A short time later I was told that the president was in the building and wanted to meet with me. He told me he had bought me a plane ticket home and I was leaving in one day. He then let me know that sometime after hearing I would be coming home, my brother called him on the phone and they spoke. He admitted to sharing details about some of my challenges in the field. This made returning home even more daunting as people in my family, home stake and general sphere of influence were aware of personal details of this vulnerable experience without the benefit of my perspective and voice. He continued to belittle me even as I was on my way home, feeling shocked and humiliated.

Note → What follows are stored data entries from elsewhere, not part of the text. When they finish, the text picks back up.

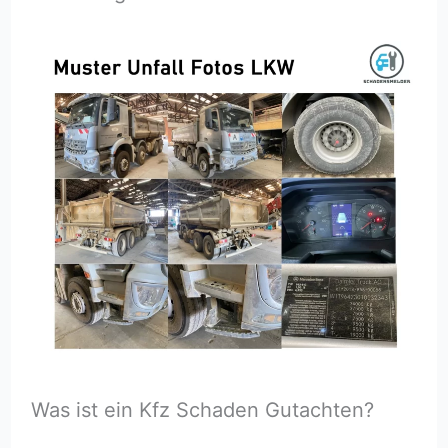
Was ist ein Kfz Schaden Gutachten?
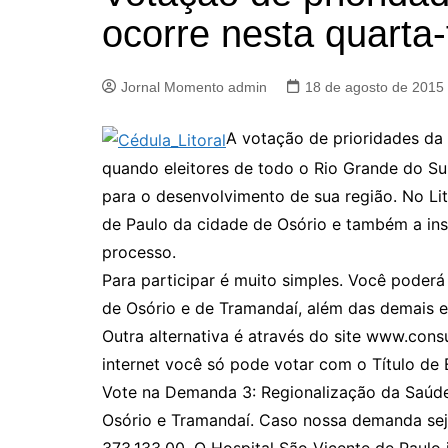
ocorre nesta quarta-
Jornal Momento admin
18 de agosto de 2015
A votação de prioridades da 
quando eleitores de todo o Rio Grande do S
para o desenvolvimento de sua região. No Lit
de Paulo da cidade de Osório e também a ins
processo.
Para participar é muito simples. Você poderá
de Osório e de Tramandaí, além das demais e
Outra alternativa é através do site www.consu
internet você só pode votar com o Título de E
Vote na Demanda 3: Regionalização da Saúde:
Osório e Tramandaí. Caso nossa demanda sej
373.133,00. O Hospital São Vicente de Paulo 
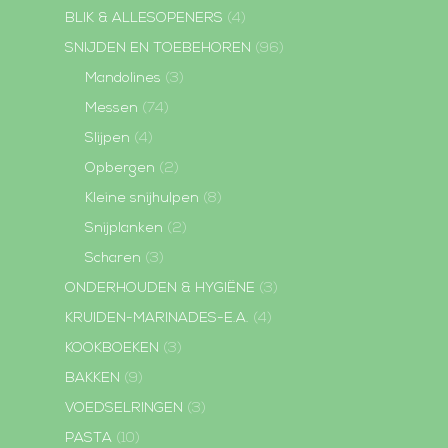
BLIK & ALLESOPENERS
(4)
SNIJDEN EN TOEBEHOREN
(96)
Mandolines
(3)
Messen
(74)
Slijpen
(4)
Opbergen
(2)
Kleine snijhulpen
(8)
Snijplanken
(2)
Scharen
(3)
ONDERHOUDEN & HYGIËNE
(3)
KRUIDEN-MARINADES-E.A.
(4)
KOOKBOEKEN
(3)
BAKKEN
(9)
VOEDSELRINGEN
(3)
PASTA
(10)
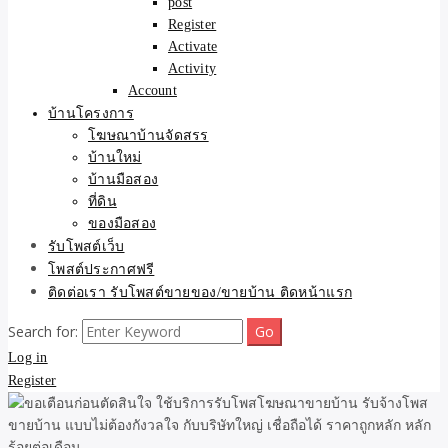
post
Register
Activate
Activity
Account
บ้านโครงการ
โฆษณาบ้านจัดสรร
บ้านใหม่
บ้านมือสอง
ที่ดิน
ของมือสอง
รับโพสต์เว็บ
โพสต์ประกาศฟรี
ติดต่อเรา รับโพสต์ขายของ/ขายบ้าน ติดหน้าแรก
Search for:
Log in
Register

I gleaned many lessons on misguided church leadership, ineffective bureaucracy and the encouragement of passive aggression within Mormon culture. I have witnessed how full-time missions are brimming with politics — social climbers trampling on others to gain favor from mission presidents, abuse of power and using spirituality as a guise to belittle and demean others. No attempts were ever made by anyone, in the field or at home in attempt to preserve my testimony or church membership. Along with this experience of invisibility is the hero worship of full-time returned missionaries. However, this missionary glory does not extend to those of us who return early
I would eventually be released early for medical reasons. Coming home early opened a new phase of my life and has permanently changed my identity in many ways. It is a circumstance that continues to bring feelings of humiliation and thoughts of failure especially because of the public nature. My feelings were increased by the lack of a final temple visit in Billings, never getting officially released by my stake president and never receiving my missionary plaque from my home stake.